Now there are three main angles you can take here.
- Upsell – This is where you feature higher-end alternatives that offer even more quality
- Cross-sell – This revolves around displaying complementary products (e.g. featuring a tripod for a customer who just purchased a camera)
- “Customers also bought” – You include relevant products that previous customers have also purchased along with the item a person is looking at
What’s interesting is the impact this tactic can have. Salesforce’s Personalization in Shopping report found that while, “visits where the shopper clicked a recommendation comprise just 7 percent of visits, but drive an astounding 24 percent of orders and 26 percent of revenue.”
Not only does the average order value go through the roof, it often leads to repeat business. In fact, “37 percent of shoppers that clicked on a recommendation during their first visit returned, compared to just 19 percent for shoppers that didn’t click a recommendation during their first visit.”
That’s nearly double and shows that there’s a correlation between recommended products and brand loyalty.
6. Personalized best sellers
By and large, customers trust the crowd’s recommendations. If certain products are purchased more frequently than others, this can influence their decision to buy those products as well.
But you can take this one step further by offering personalized best sellers. Rather than simply including best sellers at large, you narrow it down a bit and feature best sellers from a particular category instead.
In the case of an online clothing store, you may include your best selling hats if a visitor was previously exploring your hats section instead of featuring best selling clothing in general.
7. Category-specific discounts
Who doesn’t love a discount?
More than 9 out of 10 of customers use a coupon or discount at some point during the year. It’s a time-honored promotional strategy that continues to work incredibly well.
But you can personalize the customer journey even more by showing category-specific discounts.
Say that someone has been viewing the boots section of your online clothing store. You could offer them a 20 percent discount that’s specifically for boots. This is far more likely to capture their attention and motivate them to purchase than if you offered a generic discount for the masses.
Simply modify the copy variations being sent for a hyper-personalized experience.
8. Reminders of previously viewed products
Say that a visitor spent some time browsing through your clothing E-commerce store but didn’t actually buy anything. However, they spent a considerable amount of time looking at blouses.
One final way to personalize the customer journey and maximize conversions is to remind them of what they previously viewed—in this case, some specific blouses. This way they can pick up right where they left off.
Maybe they were highly interested the first time around but weren’t quite ready to make the purchase. This retargeting technique subtly reminds visitors of the items they checked out and makes it convenient for them to view them once again.
While it won’t work all of the time, this can certainly influence a percentage of visitors to go ahead and complete a purchase.
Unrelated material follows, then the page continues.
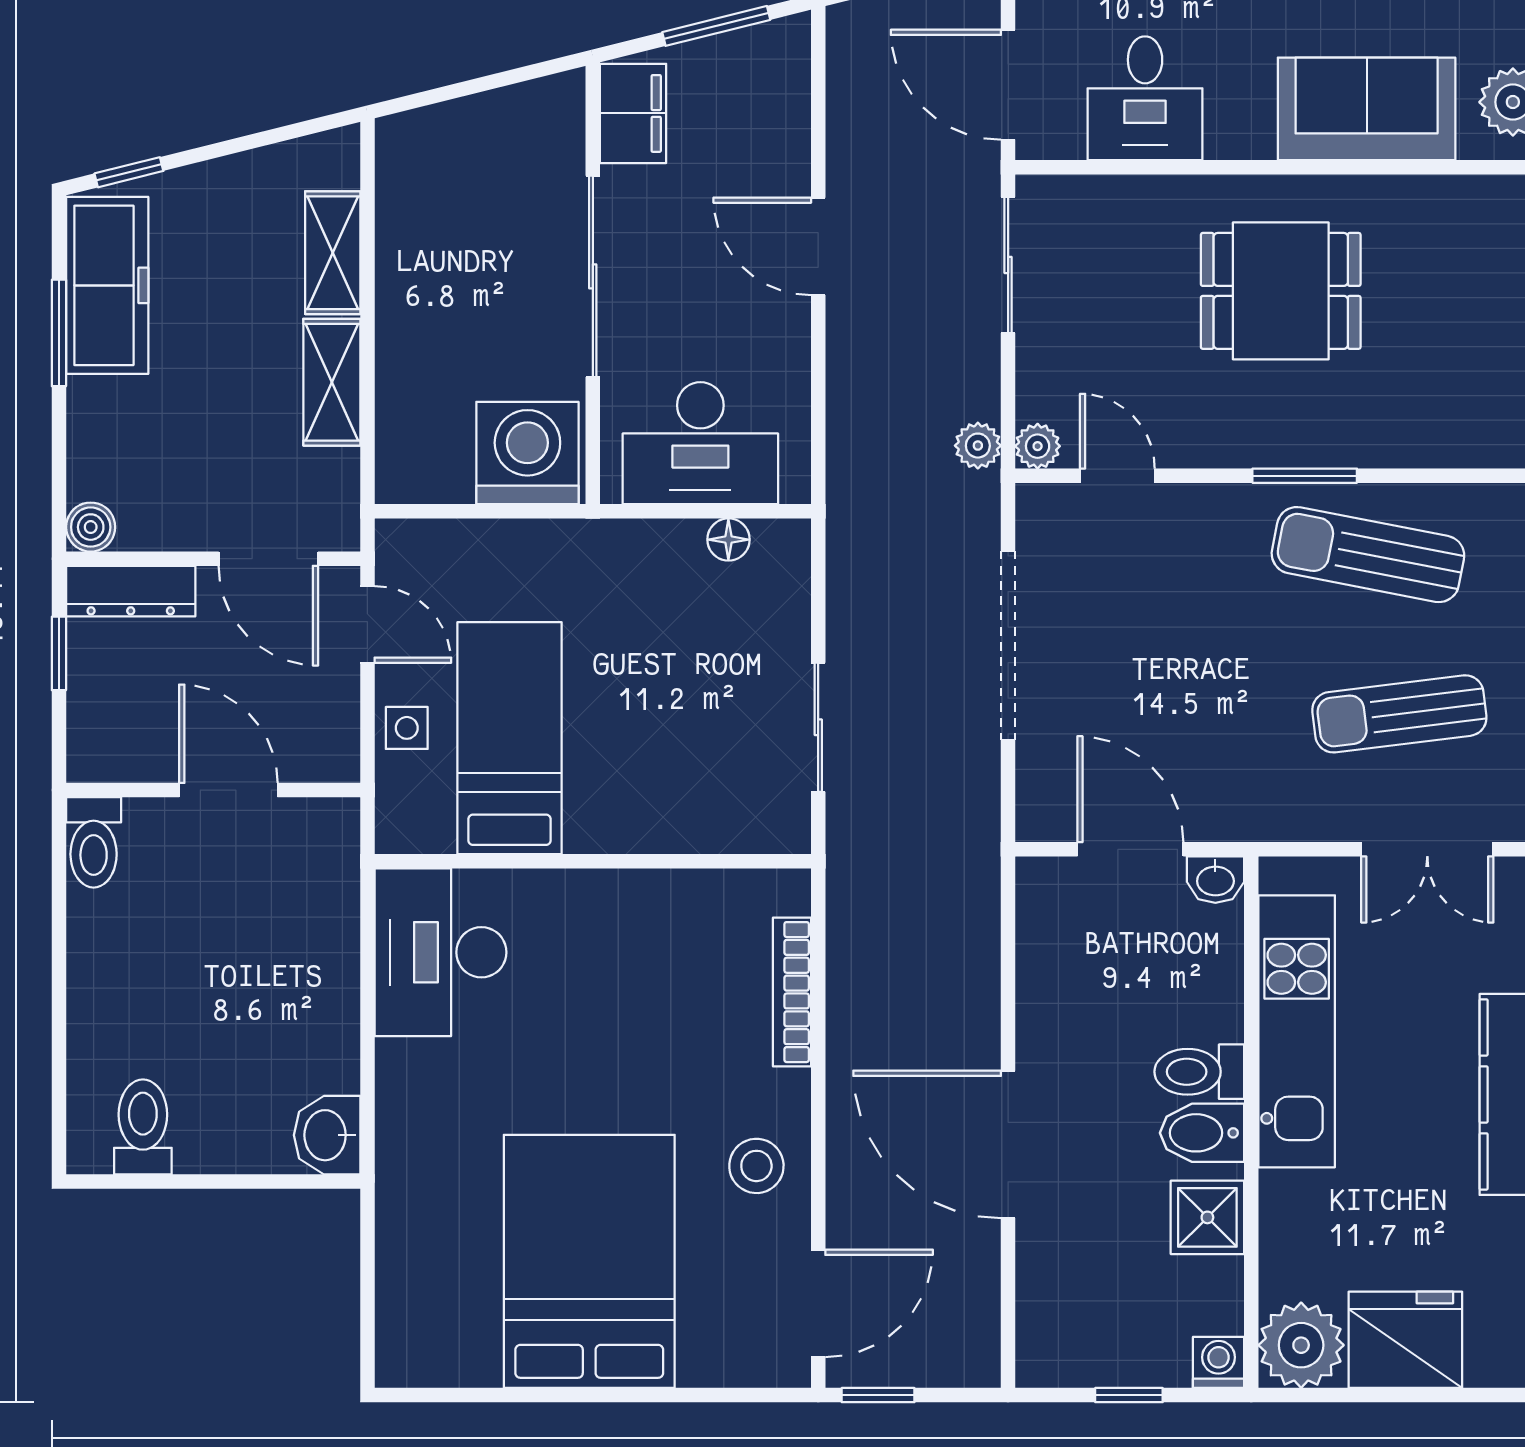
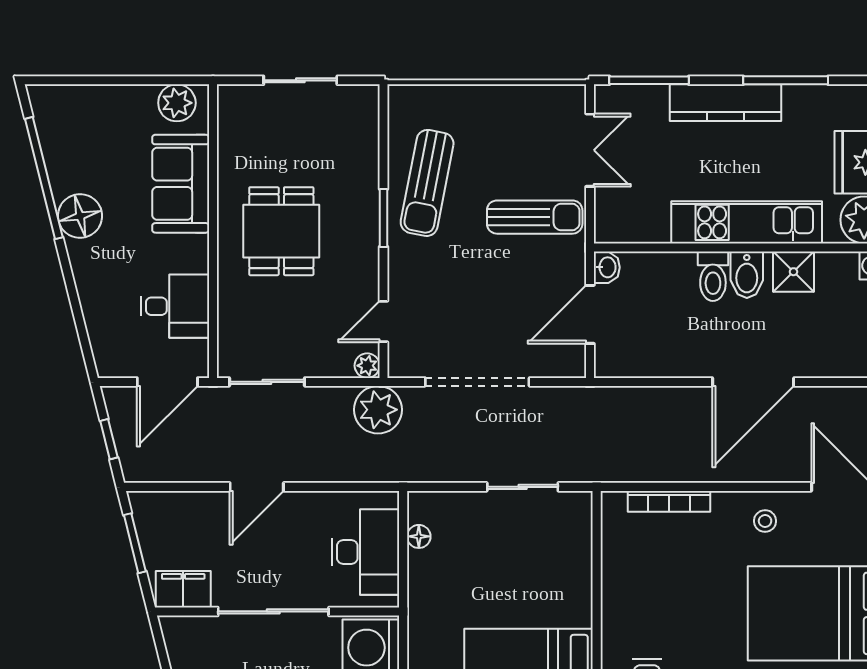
plant: (978, 446) -> (378, 410), width x1.87, depth x1.87
sun lounger: (1399, 714) -> (535, 217), moved, turned -83
kitchen unit: (1297, 1031) -> (747, 222), moved
stool: (756, 1166) -> (765, 521), width x0.73, depth x0.73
At the same time, it’s beneficial for them because they don’t have to start their search from scratch.
Creating a unique experience for every single customer
It’s simple. The more you segment your customer base and personalize the E-commerce experience, the happier your customers will be.
After all, who wants to waste their time manually sifting through a huge list of products and promotions to find the single one they’re looking for?
Luckily, technology has created some amazing opportunities for E-commerce stores to personalize the customer journey. It’s simply a matter of knowing which elements to personalize in order to remove friction for the customer and increase their odds of converting.
And considering that more than three out of four customers have chosen, recommended or even paid more when a brand offers a personalized experience, this is a strategy that makes sense on every level.